- The Washington Times - Thursday, August 11, 2011

Moscow is preparing a list of U.S. officials it will ban from Russia in retaliation for a White House policy to keep Russian human rights abusers out of the U.S.

Russia’s Foreign Ministry this week began preparing a list of officials connected to the U.S. apprehension of suspected arms dealer Viktor A. Bout and convicted drug dealer Konstantin Yaroshenko, according to reports in the Russian press.

The State Department last month announced that it has a list of Russian officials connected to the 2009 slaying of Russian lawyer Sergei Magnitsky who would be denied visas to visit the United States if requested.

When asked about the list of U.S. officials on Thursday, a spokesman for the Russian Embassy in Washington referred to a statement by Russian Deputy Foreign Minister Sergey Ryabkov.


“We will surely respond, but our response is not going to be an exact replica,” Mr. Ryabkov said this month. “The lists might differ in terms of composition.”

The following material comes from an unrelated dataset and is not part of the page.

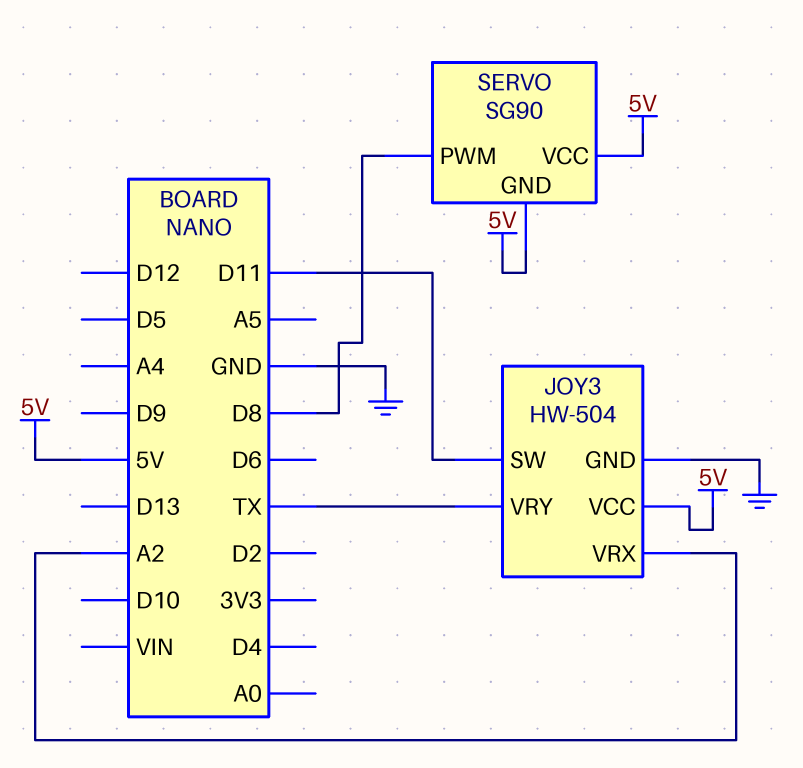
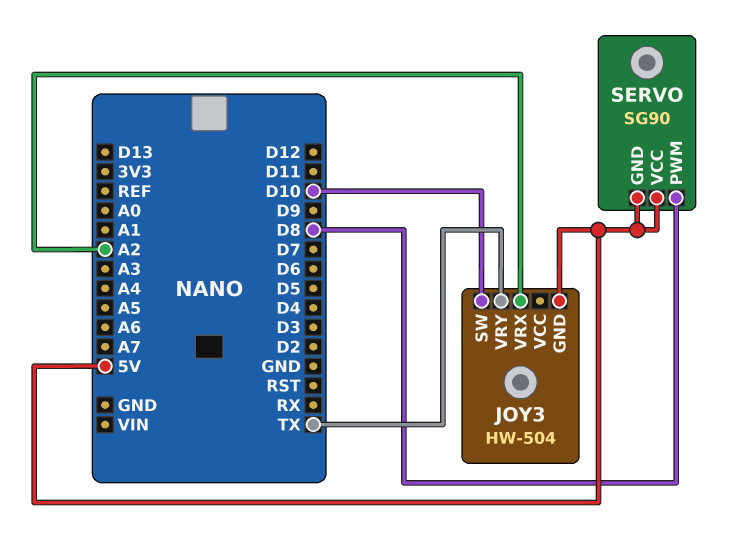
JOY3 pin GND: GND -> 5V
JOY3 pin SW: D11 -> D10
JOY3 pin VCC: 5V -> none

Mark Toner, deputy spokesman for the State Department, said: “We are aware of the reports in Russian media about a visa ban Russian authorities have purportedly put in place. We have not heard formally from the Russian government on this issue.”

Moscow’s equating Magnitsky, a lawyer investigating corruption at Russia’s Interior Ministry, and Mr. Bout, an arms dealer who is accused of having sold weapons to some of Africa’s and Asia’s most barbaric warlords, drew criticism in Washington.

David Kramer, president of Freedom House, a human rights group funded in part by Congress, said it is absurd to compare Magnitsky’s case to that of Mr. Bout.

“To compare the two cases is absurd,” Mr. Kramer said. “I find the Russian effort to be a poor joke. If this is the best they can do in terms of responding, they are neither very imaginative [nor] all that interested in getting to the bottom of the Magnitsky case.”

Mr. Bout was arrested in Thailand in November and extradited to the United States over the objections of Russia’s Foreign Ministry.

Yaroshenko was convicted this spring of conspiring to import drugs to the U.S. He was apprehended by U.S. special operations forces in Liberia in 2010.

Last week, the White House issued a proclamation declaring it U.S. policy to bar officials guilty of violating human rights and humanitarian law from entering the United States.

The White House’s proclamation and the State Department’s unpublicized list are seen by many observers as an effort to head off legislation known as the Sergei Magnitsky Rule of Law Accountability Act, which was drafted by Sen. Benjamin L. Cardin, Maryland Democrat.

Mr. Cardin’s bill is a new kind of targeted sanction that seeks to punish foreign government officials by denying them access to the West.

In the past, targeted sanctions attempted to freeze assets or punish a nation’s economy by banning exports of advanced technology.